Рассмотренная проблема усложняется тем, что морские объекты могут быть расположены в различных пространствах Мирового океана, характеризующихся различным международно-правовым статусом. Особую проблему представляет защита морских объектов от несанкционированных действий в виде террористических актов. Невозможность размещения на таких объектах специальных подразделений и систем вооружения делает их совершенно беззащитными перед лицом таких угроз.
В последние несколько лет Россия активизировала усилия по освоению обширных запасов углеводородных ресурсов на своём континентальном шельфе в рамках государственных инициатив, направленных на стимулирование добычи нефти и газа. На 2023 год площадь шельфа и континентального склона Российской Федерации составляла 6,2 млн кв. км, причём значительная часть указанной площади приходится на Арктический регион. Эта цифра может оказаться ещё больше, поскольку правительство Российской Федерации завершает работу над программой разведки Арктического континентального шельфа и разработки его минеральных ресурсов. Активизация геологоразведочных работ является одним из основных приоритетов, заявленных в рамках программы, и главную роль в достижении поставленных целей должны сыграть инвестиции государственных российских нефтегазовых компаний, таких как ПАО «Лукойл», ПАО «Газпром» и других компаний. При этом следует отметить, что в законе Российской Федерации «О недрах» указаны требования к пользователям недр на участках континентального шельфа. Такими пользователями могут быть юридические лица, которые созданы в соответствии с законодательством Российской Федерации, имеют опыт освоения участков недр континентального шельфа Российской Федерации не менее чем пять лет или в которых доля (вклад) Российской Федерации в уставных капиталах составляет более чем пятьдесят процентов, и (или) в отношении которых Российская Федерация имеет право прямо или косвенно распоряжаться более чем пятьюдесятью процентами общего количества голосов, приходящихся на голосующие акции (доли), составляющие уставные капиталы таких юридических лиц. На данный момент указанным требования соответствуют только компании ПАО «Газпром», ПАО «НК Роснефть» и АО «Зарубежнефть».
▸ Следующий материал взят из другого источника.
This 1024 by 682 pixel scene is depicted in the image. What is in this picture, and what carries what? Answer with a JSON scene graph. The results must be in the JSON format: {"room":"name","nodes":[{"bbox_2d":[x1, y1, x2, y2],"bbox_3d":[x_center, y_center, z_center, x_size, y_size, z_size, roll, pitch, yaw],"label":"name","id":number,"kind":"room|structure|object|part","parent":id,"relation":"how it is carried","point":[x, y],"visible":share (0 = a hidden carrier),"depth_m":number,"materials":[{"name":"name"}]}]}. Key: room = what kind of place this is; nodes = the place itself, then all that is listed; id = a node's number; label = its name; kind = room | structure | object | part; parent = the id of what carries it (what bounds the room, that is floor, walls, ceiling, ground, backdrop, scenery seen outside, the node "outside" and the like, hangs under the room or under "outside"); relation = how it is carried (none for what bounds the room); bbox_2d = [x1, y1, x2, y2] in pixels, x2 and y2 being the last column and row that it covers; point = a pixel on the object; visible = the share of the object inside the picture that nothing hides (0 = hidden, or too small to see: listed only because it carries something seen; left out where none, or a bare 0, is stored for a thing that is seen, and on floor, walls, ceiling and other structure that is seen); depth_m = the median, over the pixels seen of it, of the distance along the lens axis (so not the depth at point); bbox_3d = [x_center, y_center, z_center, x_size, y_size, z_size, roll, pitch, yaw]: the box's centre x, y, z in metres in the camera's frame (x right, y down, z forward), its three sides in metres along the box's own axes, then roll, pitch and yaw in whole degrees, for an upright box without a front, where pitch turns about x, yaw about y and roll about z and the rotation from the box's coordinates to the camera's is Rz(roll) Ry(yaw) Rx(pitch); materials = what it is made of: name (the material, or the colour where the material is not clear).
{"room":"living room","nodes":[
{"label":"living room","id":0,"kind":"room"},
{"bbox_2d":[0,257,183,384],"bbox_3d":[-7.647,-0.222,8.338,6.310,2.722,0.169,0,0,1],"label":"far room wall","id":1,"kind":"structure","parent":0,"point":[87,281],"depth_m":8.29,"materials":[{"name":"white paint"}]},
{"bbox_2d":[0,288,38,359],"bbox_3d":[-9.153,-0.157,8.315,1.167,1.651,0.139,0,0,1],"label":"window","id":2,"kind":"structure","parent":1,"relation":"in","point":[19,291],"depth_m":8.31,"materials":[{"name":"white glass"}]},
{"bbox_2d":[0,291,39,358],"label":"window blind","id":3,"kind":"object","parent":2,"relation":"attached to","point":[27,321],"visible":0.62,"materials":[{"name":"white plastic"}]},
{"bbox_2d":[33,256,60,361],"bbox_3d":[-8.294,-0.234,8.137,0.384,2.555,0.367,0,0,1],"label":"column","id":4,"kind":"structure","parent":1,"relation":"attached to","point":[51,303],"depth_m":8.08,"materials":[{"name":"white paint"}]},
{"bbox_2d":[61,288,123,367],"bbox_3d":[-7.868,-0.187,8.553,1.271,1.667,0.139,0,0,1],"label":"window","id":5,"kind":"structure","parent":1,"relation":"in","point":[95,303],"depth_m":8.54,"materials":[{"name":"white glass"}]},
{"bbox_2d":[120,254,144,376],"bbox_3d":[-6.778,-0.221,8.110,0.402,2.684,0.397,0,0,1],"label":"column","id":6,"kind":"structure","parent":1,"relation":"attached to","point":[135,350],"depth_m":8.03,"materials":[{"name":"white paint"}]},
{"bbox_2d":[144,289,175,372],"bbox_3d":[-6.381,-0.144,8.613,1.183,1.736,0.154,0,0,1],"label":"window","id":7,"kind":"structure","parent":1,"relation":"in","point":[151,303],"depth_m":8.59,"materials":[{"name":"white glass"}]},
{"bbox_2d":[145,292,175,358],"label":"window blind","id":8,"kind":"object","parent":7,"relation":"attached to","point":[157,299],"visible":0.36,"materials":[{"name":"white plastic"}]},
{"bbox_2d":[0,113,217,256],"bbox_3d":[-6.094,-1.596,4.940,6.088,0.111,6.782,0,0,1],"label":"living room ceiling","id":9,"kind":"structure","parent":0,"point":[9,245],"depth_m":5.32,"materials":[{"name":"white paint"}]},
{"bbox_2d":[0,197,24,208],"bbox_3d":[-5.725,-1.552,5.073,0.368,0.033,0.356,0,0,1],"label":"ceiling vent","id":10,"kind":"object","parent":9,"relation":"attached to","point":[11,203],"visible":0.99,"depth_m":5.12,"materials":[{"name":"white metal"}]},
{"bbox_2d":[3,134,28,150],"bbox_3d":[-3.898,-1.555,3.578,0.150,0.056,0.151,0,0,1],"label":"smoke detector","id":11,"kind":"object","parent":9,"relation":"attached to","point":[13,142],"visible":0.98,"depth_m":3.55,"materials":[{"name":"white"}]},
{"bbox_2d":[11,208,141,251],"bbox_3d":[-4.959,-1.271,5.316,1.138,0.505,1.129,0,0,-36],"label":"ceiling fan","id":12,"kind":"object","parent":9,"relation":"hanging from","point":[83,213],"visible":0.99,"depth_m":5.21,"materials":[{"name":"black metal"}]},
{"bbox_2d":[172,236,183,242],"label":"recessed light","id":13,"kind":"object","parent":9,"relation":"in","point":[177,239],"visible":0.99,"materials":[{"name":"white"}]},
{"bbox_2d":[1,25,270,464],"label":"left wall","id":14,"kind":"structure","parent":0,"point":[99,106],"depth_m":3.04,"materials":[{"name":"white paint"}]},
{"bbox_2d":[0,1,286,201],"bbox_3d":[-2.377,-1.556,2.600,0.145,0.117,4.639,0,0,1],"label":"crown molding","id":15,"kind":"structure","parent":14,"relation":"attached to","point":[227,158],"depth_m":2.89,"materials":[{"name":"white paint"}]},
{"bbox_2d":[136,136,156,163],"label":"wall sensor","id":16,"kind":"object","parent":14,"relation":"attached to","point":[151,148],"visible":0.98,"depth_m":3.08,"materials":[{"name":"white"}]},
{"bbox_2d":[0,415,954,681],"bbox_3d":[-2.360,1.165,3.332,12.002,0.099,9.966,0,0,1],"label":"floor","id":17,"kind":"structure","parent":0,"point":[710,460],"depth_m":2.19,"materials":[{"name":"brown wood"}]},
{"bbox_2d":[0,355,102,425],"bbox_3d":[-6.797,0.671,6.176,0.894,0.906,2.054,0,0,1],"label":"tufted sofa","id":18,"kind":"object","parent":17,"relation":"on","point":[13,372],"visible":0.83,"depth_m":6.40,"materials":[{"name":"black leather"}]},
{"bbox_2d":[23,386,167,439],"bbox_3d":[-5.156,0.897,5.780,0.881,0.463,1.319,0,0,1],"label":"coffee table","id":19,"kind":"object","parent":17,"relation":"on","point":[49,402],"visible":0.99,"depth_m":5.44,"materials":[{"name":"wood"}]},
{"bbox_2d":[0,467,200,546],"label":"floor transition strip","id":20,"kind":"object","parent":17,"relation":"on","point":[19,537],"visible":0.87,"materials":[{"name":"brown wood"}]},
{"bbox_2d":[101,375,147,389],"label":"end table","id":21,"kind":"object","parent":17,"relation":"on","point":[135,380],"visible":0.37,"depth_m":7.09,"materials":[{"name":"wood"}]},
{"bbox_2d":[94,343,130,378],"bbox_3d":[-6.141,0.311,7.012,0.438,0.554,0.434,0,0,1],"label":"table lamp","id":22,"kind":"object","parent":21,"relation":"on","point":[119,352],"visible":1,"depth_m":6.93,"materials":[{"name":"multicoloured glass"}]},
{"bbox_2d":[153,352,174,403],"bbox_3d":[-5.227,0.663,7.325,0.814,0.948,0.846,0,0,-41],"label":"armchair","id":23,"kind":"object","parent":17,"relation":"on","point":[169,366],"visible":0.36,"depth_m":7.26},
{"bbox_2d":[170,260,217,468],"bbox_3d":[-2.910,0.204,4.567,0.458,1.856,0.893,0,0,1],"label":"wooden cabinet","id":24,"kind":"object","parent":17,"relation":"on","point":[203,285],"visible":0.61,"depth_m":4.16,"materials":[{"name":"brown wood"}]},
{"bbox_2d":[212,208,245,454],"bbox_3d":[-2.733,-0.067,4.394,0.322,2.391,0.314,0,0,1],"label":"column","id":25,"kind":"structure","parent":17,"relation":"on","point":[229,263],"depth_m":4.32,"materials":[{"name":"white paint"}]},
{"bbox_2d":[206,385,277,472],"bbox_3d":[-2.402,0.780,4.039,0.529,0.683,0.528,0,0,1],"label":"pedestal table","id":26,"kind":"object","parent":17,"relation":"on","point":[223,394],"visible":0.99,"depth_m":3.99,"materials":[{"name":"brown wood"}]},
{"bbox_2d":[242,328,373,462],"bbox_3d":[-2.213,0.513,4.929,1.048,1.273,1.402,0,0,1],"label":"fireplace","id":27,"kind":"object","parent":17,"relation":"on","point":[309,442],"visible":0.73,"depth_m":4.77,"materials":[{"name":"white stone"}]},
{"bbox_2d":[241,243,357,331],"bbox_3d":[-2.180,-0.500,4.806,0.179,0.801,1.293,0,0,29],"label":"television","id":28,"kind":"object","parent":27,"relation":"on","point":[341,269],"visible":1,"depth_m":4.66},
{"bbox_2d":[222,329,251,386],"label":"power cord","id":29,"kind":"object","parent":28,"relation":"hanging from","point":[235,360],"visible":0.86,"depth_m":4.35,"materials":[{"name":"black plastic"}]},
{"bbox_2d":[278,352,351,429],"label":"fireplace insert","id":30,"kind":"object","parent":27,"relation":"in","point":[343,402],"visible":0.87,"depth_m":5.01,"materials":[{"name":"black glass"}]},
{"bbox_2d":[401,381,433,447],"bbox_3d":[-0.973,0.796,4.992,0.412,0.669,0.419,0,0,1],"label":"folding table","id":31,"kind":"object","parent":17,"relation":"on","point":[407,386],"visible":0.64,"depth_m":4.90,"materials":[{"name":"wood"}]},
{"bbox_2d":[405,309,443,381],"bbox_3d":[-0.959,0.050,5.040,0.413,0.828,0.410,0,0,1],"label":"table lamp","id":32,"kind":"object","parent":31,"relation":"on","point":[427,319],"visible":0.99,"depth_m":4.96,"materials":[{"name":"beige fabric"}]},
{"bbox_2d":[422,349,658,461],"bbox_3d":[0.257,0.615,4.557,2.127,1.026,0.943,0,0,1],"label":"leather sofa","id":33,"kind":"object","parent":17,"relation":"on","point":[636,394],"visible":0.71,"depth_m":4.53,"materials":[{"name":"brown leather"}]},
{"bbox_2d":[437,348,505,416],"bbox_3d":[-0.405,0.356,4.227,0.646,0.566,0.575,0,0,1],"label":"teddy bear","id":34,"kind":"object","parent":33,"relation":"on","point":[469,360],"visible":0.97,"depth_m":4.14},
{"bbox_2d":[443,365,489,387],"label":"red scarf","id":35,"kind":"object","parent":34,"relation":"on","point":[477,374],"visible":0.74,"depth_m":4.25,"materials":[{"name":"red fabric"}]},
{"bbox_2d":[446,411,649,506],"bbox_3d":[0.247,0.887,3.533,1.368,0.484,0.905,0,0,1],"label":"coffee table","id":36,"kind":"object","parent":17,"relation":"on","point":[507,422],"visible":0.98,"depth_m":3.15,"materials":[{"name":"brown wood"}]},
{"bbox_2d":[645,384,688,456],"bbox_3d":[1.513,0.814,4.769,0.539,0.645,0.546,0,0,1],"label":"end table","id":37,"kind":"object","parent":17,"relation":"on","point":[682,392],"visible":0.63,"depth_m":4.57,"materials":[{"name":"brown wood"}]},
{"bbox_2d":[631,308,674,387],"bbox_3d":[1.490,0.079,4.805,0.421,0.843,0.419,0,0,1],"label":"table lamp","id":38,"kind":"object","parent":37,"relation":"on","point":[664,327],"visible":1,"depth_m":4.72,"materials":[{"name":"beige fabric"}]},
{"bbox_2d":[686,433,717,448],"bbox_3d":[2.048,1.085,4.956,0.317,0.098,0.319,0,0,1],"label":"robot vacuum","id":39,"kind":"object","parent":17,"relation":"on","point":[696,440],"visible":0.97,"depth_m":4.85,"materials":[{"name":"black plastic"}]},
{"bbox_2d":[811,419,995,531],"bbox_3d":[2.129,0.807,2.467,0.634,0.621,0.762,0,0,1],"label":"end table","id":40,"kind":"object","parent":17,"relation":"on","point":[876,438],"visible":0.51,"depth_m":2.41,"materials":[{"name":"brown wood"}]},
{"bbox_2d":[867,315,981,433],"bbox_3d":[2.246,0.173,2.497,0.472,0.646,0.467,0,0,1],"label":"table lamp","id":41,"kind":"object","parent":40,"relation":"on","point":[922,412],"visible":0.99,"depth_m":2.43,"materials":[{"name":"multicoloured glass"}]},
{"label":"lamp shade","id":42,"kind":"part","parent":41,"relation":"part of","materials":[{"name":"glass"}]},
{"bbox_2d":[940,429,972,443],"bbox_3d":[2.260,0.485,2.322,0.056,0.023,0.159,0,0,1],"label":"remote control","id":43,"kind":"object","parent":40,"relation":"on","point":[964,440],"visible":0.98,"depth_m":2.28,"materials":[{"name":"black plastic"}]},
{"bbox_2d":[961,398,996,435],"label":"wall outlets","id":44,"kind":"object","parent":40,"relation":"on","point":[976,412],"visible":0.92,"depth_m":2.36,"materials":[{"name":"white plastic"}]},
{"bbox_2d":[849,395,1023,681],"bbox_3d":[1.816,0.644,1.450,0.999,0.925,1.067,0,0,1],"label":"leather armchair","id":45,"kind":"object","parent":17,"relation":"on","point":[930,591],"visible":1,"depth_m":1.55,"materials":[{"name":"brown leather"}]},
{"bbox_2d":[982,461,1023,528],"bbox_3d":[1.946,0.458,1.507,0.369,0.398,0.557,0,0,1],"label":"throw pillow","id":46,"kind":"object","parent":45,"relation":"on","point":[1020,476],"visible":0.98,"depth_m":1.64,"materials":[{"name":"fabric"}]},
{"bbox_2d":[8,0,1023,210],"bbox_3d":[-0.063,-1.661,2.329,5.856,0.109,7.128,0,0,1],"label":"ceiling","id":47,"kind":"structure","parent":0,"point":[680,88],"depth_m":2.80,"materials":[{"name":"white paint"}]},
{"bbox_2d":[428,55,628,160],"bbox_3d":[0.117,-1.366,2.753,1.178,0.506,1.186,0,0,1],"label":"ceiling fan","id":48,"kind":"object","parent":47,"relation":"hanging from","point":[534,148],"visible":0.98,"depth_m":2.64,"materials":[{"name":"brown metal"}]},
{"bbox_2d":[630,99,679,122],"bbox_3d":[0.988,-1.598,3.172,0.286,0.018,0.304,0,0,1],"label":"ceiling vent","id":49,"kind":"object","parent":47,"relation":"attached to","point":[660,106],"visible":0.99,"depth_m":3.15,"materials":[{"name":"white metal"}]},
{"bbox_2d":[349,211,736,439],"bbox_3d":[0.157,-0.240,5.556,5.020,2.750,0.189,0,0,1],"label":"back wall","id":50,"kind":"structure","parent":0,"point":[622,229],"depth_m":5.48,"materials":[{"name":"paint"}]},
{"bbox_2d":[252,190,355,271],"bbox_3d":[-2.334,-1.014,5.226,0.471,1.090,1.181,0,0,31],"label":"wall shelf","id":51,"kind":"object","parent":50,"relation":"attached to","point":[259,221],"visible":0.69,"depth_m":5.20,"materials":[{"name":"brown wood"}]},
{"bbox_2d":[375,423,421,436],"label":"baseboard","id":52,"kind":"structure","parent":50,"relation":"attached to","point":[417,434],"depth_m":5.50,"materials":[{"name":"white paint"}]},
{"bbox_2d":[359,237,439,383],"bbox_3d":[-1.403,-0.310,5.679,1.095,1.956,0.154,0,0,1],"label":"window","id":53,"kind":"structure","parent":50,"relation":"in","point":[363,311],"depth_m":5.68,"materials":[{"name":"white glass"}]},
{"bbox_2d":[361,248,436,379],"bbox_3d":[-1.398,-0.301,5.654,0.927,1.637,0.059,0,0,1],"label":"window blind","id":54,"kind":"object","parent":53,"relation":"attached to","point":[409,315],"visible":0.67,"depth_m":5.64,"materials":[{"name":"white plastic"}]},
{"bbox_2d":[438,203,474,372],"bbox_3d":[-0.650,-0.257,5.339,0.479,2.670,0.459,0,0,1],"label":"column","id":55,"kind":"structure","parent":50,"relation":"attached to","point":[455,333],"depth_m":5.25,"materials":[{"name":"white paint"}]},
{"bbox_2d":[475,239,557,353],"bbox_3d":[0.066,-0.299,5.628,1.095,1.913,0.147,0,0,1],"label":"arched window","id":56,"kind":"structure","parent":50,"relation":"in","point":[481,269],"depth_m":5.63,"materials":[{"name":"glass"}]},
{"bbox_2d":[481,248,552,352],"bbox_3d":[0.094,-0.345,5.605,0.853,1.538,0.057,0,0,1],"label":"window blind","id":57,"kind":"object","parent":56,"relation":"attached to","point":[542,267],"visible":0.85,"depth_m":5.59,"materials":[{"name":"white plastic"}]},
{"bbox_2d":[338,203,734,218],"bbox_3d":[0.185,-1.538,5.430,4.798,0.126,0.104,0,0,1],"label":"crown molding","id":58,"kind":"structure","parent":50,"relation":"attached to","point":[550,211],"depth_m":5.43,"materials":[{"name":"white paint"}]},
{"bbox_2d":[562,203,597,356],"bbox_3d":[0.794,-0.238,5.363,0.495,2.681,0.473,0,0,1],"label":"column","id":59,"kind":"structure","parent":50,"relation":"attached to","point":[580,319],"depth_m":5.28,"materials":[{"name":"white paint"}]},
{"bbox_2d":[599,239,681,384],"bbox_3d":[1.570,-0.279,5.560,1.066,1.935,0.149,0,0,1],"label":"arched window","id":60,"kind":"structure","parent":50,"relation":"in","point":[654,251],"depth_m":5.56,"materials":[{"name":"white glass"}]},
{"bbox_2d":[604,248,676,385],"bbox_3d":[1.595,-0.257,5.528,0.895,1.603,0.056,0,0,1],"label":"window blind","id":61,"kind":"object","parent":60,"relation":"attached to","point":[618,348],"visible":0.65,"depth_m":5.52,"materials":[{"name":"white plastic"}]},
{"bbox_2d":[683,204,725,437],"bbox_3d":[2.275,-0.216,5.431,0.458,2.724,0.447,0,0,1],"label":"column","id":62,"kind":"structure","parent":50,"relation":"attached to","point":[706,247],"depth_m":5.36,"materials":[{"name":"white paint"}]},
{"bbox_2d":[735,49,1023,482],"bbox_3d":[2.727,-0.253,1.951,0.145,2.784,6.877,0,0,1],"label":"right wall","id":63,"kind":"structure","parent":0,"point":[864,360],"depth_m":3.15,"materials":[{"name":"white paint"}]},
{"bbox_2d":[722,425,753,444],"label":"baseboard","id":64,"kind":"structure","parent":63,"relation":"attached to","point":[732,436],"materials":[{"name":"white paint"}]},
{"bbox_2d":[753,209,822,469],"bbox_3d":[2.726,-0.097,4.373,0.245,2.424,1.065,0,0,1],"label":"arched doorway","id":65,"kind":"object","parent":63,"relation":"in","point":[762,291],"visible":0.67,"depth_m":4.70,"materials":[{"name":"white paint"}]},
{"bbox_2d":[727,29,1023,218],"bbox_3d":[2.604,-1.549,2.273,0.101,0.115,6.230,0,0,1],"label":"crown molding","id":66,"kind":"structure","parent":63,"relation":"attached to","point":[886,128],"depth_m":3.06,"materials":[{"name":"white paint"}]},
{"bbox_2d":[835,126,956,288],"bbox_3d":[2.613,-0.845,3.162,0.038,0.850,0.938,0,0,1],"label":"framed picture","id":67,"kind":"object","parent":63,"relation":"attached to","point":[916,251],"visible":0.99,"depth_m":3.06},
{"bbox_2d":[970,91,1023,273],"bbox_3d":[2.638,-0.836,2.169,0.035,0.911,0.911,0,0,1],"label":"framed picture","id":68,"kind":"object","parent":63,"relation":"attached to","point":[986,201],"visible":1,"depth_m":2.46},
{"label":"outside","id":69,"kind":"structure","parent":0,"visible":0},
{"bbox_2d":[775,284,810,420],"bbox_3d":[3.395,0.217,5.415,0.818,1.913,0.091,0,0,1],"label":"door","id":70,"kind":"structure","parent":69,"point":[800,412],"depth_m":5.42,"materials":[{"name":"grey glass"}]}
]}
В заключении хочу отметить следующее. Проблема законодательного обеспечения безопасности морской техники является сложной и многогранной. Она затрагивает аспекты как национального, так и международного законодательства. Для ее решения требуется активное международное сотрудничество, которое в настоящее время крайне осложнено санкционными ограничениями. В этих условиях Правительство Российской Федерации, Государственная Дума и Совет Федерации делают все возможное для правого регулирования безопасности морских объектов на континентальном шельфе России.